City Council Superlatives!

We know this election has been stressful and difficult choices have to be made tomorrow, so we thought we'd lighten things up a bit with a City Council Superlatives list! Also, check out our woo-woo Mayoral Astrology post and see if your stars align with your candidate of choice. Relax, enjoy and remember that opinions are like assholes. Everyone's got one and no two are the same, so letting your butt get hurt over them is just not worth it. Instead of bitchin', lighten up and start a discussion. It ain't all bad.

1st

Andreas D. Addison most likely to bench press you for your vote.

Jonathan M. (Not Tom) Cruise Most likely to fix your grandma's computer free of charge and not turn down the linty butterscotch candy from the bottom of her purse.

Harry H. Warner, Jr. Biggest Grump/Least Likely to tolerate your guff (the “get off my lawn” candidate).

2nd

A. S. "Charlie" Diradour Life of the Party!

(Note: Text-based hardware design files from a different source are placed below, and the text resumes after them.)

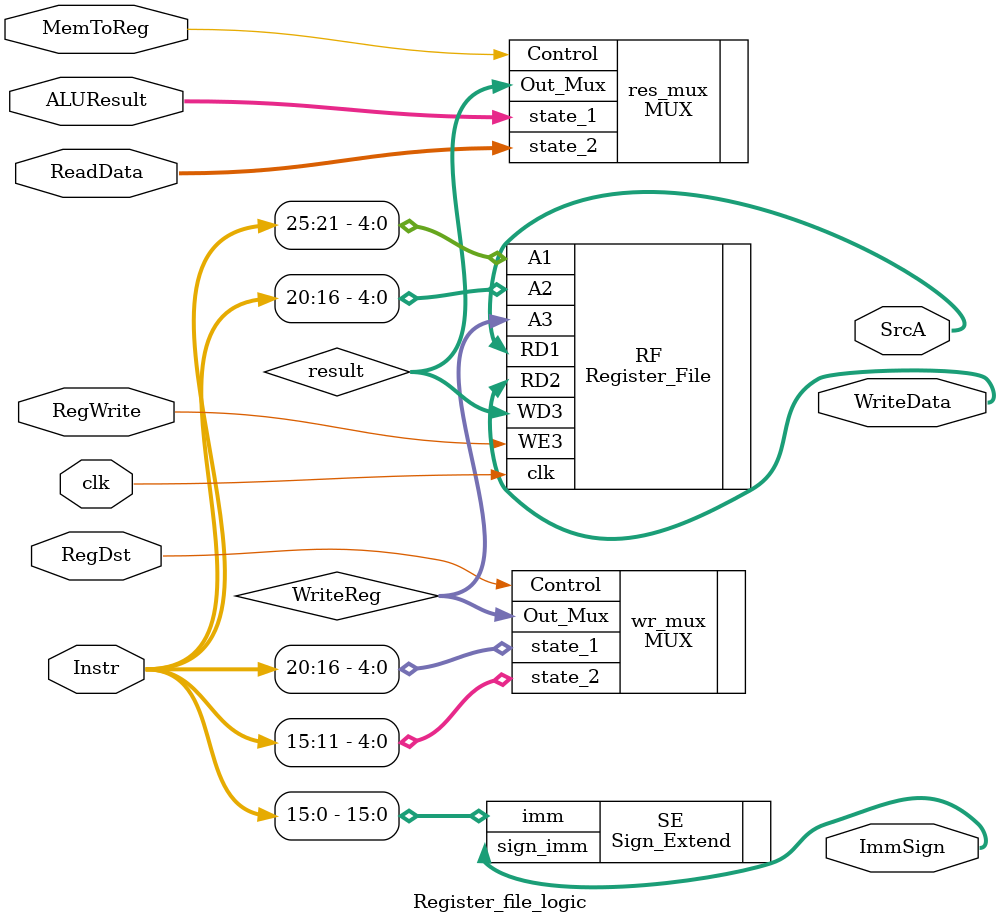
<source format=v>
module Register_file_logic(
    input wire clk,

    input wire[31:0] Instr,

    input wire RegWrite,  // RF write enabled control
    input wire RegDst,    // MUX switch Instr to A3
    input wire MemToReg,  // MUX switch ALUResult or ReadData



    input wire [31:0]ALUResult,  //ALU output
    input wire [31:0]ReadData,   // Data File output


    output wire[31:0] SrcA,       // ALU in
    output wire[31:0] WriteData,  // outputs to ALU
    output wire[31:0] ImmSign     // Sign Ext output


    );


// Register file logic
wire[4:0]WriteReg;
wire[31:0]result;


Register_File RF( .clk(clk), .WE3(RegWrite), .A1(Instr[25:21]), .A2(Instr[20:16]),     //Instr input 
 .A3(WriteReg), .WD3(result), .RD1(SrcA), .RD2(WriteData) );

MUX #(5) wr_mux( .state_1(Instr[20:16]), .state_2(Instr[15:11]), .Control(RegDst), .Out_Mux(WriteReg) );

MUX #(32) res_mux( .state_1(ALUResult), .state_2(ReadData), .Control(MemToReg), .Out_Mux(result) ); // ReadData input from DataMem

Sign_Extend SE( .imm(Instr[15:0]), .sign_imm(ImmSign) ); // out to s12


endmodule

</source>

Kimberly B. Gray Least likely to hang out with her former School Board chums.

Rebecca K. W. Keel Sweetest Pea in the Pod/Toughest Nut to Crack

3rd

Milondra B. Coleman Most likely to host her own afternoon talk show.

Dorian O. Daniels Most likely to be a train conductor that drives off the rails.

Hassan J. Fountain Most likely to tell the government to buzz off, he'll fix it himself.

Chris A. Hilbert Most likely to laugh at a joke he doesn't understand.

4th

Timothy E. Grimes Most fashionable (Actually Tim Gunn from Project Runway trying to bring a little style to Council)

Kristen Nye Larson Teacher's Pet

Larry Olanrewaju Most likely to hear, “What was that again?” when saying his name.

Jeff Thomas, Jr. The kid no one remembers at reunions, but you say you recognize him from 5th period English anyway.

Johnny Walker Most likely to get booze jokes on his name, but least likely to actually drink.

5th

Parker Agelasto Least likely to litter in the James/Most likely to volunteer to clean it up

Montigue T. Magruder Most likely to squat in the haunted house on the corner/Most likely to lead a protest.

Garrett L. Sawyer Most likely to get drowned out in the din. This dude is SO soft spoken.

6th

Donald L. Moss, III Most likely to corner you at a party and bombard you with governmental facts and statistics.

Ellen F. Robertson Most likely to fade you after the first date.

7th

Cynthia I. Newbille Least likely to declare her undying love for bacon (unlike everyone else in this town. She's a veggie gal). She also rides a mean bike in a pantsuit

Josh M. Williams Most considerate neighbor. What a nice boy!

8th

Amelia E. Lightner Most likely to get the endorsement everyone expected Reva to get.

Reva M. Trammell Most likely to save you from a burning building (y'all get your free smoke detectors now, ya hear?)

9th

Leon Benjamin, Sr. Most outspoken Trump supporter.

Michael J. Jones Most likely to be able to take you out with one finger but least likely to do it because he's a peaceful man of faith.

Germika T. Pegram Most firmly planted in reality (actual quote: “Passion is nice, but it doesn't get things done.”)

Marcus Omar Squires Most likely to be the stranger that sends you an invitation to connect on LinkedIn.